Bianca mengerahkan seluruh sisa tenaga nya. Gadis itu sama takutnya, kini hanya Nadia satu-satunya harapan agar dia bisa bebas dari Dilan dan geng-nya itu.

"Bertahanlah. Sebentar lagi kita akan keluar dari lorong, dan gang di depan ada cctv-nya..." ucap Nadia sambil terengah-engah dan tetap menggandeng erat tangan adiknya itu.

Bianca sudah tidak kuat lagi, gadis itu jatuh tersungkur. Nadia panik seketika.

"A-aku tidak kuat lagi, kaki ku sangat sakit..." rintih gadis itu.

"Bertahanlah sebentar lagi, Ca. Kita harus segera keluar dari lorong ini," Nadia berusaha memapah adiknya itu.

"Akhh... A-aku benar-benar tidak kuat. Pergilah, selamatkan dirimu dulu..." pinta Bianca.

Nadia terbelalak mendengar ucapan Bianca.

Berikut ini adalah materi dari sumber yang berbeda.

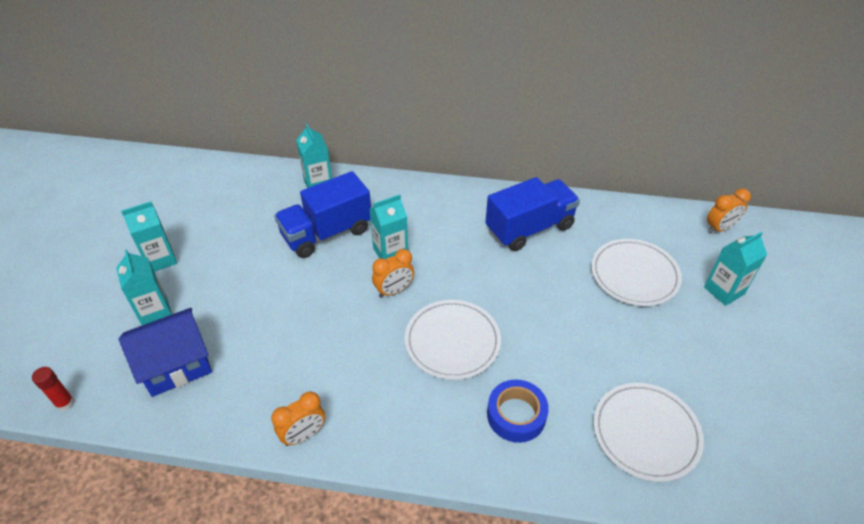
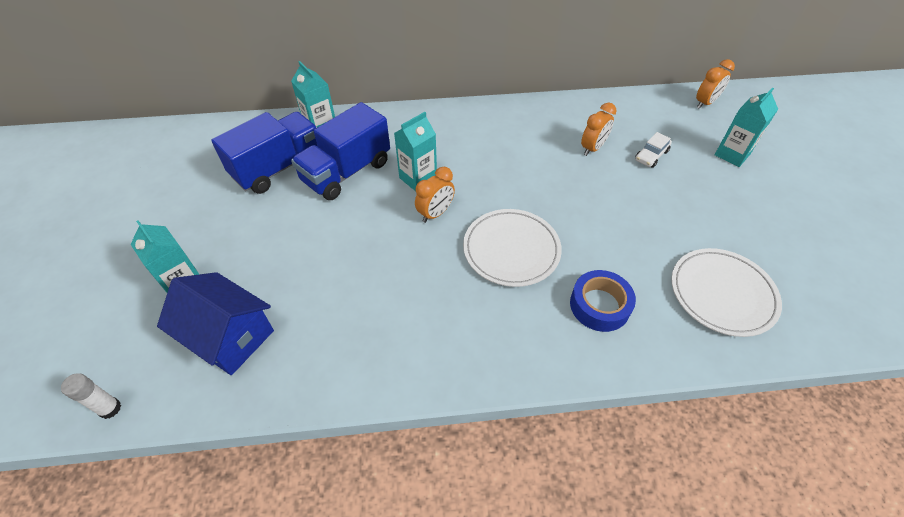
camera: 15 degrees left, 5 degrees up
red glue stick [32,367,74,411] -> white glue stick [61,373,121,419]
blue house [118,308,212,397] -> blue house turned 75 degrees clockwise [157,272,274,375]
turquoise carton [121,201,177,272] -> none
orange clock [271,392,325,446] -> orange clock moved to [581,102,616,156]
blue truck [485,177,580,251] -> blue truck moved to [211,112,318,194]
white plate [591,239,682,306] -> white car [635,132,672,168]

"Kamu gila? Bagaimana mungkin aku meninggalkan mu dalam keadaan seperti ini? Aku akan melindungi mu sebisaku Bianca..." sahut Nadia.

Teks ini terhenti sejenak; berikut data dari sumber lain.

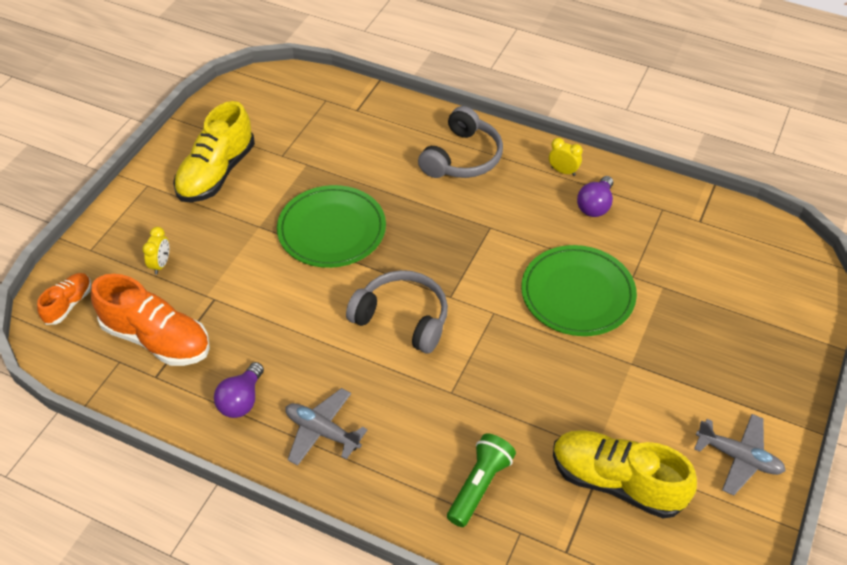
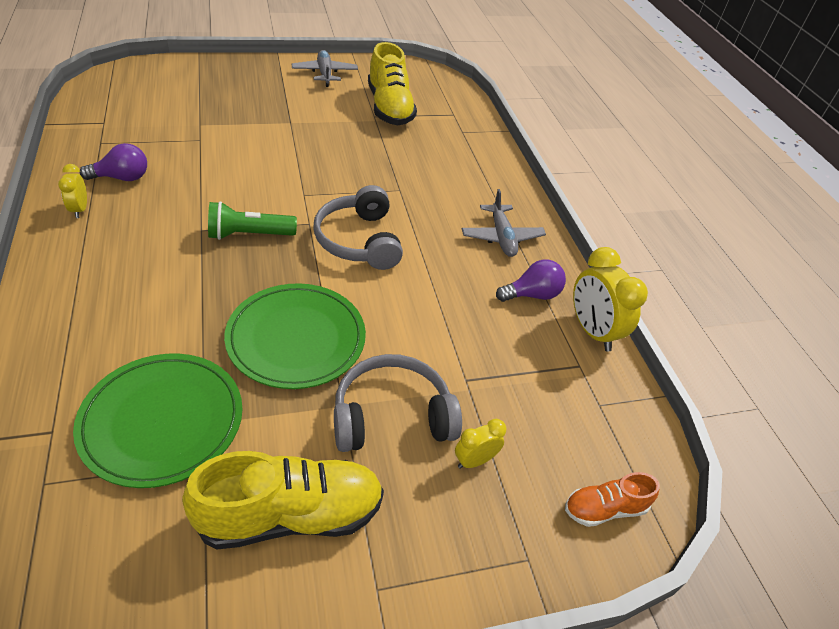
camera: 135 degrees left, 5 degrees down
orange shoe [91,274,210,366] -> none
grey headphones [418,106,503,178] -> grey headphones moved to [334,354,462,452]
green flashlight [447,433,516,527] -> green flashlight moved to [208,201,297,240]
green plate [521,245,637,336] -> green plate moved to [73,354,243,488]
none -> yellow clock [573,247,648,352]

Dilan dan geng-nya itu semakin mendekati Nadia dan Bianca. Kedua gadis itu benar-benar ketakutan bukan main.

Nadia berteriak sekuat tenaga. 

"Siapapun... Tolong... Tolong kami..." Teriak Nadia sambil memeluk Bianca dengan erat.

Dan mereka pun datang.

"Tertangkap juga kalian tikus kecil.." ucap Dilan menyeringai dan menarik tubuh Nadia yang memeluk Bianca.

"Brengsek kalian!" umpat Nadia.

Ini kali pertama Nadia berkata kasar. Gadis itu sudah tidak tahan dengan perlakuan Dilan.

"Awalnya aku ingin bermain dengan Bianca, tapi sepertinya kamu menarik perhatian ku..." sahut Dilan.

"Lepaskan aku brengsek!!" Nadia terus memberontak.

Sedangkan Bianca tidak berdaya dan kini barada di tangan ke-tiga remaja laki-laki yang menatapnya dengan tatapan lapar. Dilan mendorong tubuh Nadia ke tembok lorong, dan menghimpit tubuh mungil itu dengan tubuh bongsornya.

"Hmm... Aku ingin tau bagaimana rasa dari bibir mungil ini," Dilan mulai menyeringai.

Semakin mendekati wajah Nadia dan benar-benar ingin melumat bibir mungil yang menggodanya itu.

"Jangan berani kamu menyentuhnya bajingan!?"